Мне здесь видится более системная проблема: учителя настолько перегружены, что оказываются замкнутыми в своей профессии, у них практически нет возможности общаться со своими коллегами, а при этом они очень сильно нуждаются в эмоциональной поддержке. Дети — это сложно, нередко они провоцируют педагогов. В таких случаях педагоги нуждаются в профессиональных группах поддержки, где можно открыто говорить о своих проблемах, где не страшно показать, что у тебя что-то не получается, что возникают какие-то сложности. Этих групп очень не хватает.

Педагоги в принципе плохо идут на такое общение, у нас просто не заложено это в культуре. С одной стороны, учителя боятся показаться в чем-то некомпетентными. В школах очень большая конкуренция и очень развиты карательные меры, зато недостаточно отклика на какие-то человеческие трудности. Вторая проблема — наши учителя очень перегружены, это связано с тем, что у них не очень большая зарплата и очень большая нагрузка, когда у тебя очень много учеников, то тебе просто не хватает ресурса, чтобы заботиться о себе и выживать.
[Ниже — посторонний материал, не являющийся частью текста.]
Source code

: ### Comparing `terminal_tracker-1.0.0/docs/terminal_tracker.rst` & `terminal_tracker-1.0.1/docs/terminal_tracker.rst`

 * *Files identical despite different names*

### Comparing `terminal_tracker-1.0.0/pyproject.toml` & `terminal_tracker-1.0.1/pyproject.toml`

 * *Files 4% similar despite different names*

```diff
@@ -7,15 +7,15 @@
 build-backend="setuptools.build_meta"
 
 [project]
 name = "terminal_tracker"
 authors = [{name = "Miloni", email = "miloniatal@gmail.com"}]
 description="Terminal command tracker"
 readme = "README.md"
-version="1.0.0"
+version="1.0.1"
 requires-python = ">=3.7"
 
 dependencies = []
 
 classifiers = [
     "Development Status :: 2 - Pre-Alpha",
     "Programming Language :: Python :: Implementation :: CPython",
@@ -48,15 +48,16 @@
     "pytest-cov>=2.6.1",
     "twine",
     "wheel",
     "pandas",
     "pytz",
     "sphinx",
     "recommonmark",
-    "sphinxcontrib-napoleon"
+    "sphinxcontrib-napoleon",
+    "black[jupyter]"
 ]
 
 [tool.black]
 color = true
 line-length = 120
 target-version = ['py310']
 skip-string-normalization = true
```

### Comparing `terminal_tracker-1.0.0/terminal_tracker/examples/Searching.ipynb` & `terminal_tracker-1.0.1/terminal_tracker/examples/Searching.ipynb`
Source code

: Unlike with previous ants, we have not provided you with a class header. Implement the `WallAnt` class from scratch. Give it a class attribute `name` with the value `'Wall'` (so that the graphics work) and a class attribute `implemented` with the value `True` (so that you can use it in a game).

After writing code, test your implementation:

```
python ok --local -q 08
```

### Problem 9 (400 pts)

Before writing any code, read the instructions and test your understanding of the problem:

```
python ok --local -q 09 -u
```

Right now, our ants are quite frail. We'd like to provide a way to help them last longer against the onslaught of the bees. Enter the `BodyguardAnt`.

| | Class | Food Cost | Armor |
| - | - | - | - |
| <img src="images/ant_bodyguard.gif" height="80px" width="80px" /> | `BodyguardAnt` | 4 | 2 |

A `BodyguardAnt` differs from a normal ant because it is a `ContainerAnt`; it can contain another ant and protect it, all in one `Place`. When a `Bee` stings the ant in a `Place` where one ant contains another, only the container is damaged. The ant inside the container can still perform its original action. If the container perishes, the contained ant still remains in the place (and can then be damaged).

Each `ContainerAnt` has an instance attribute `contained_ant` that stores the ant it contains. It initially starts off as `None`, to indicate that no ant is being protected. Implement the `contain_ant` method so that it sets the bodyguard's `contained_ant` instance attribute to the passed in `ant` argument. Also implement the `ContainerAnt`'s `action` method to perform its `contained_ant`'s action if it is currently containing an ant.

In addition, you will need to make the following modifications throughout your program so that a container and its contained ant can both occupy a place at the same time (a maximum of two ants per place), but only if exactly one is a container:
Хорошо, что подобные истории предаются огласке, это заставляет каждого отдельного человека задумываться, все ли он правильно делает и как это влияет на окружающих. Педагог, у которого есть сомнения в своих поступках или возникли искренние влюбленности в учеников, в этот момент задумается и остановится.

Но не стоит забывать, что вопрос отношений учителей и учеников отсылает нас к отношениям в семье: как происходит общение дома, насколько родитель включен в то, что происходит с его ребенком, — не в плане контроля, а в плане эмоционального участия.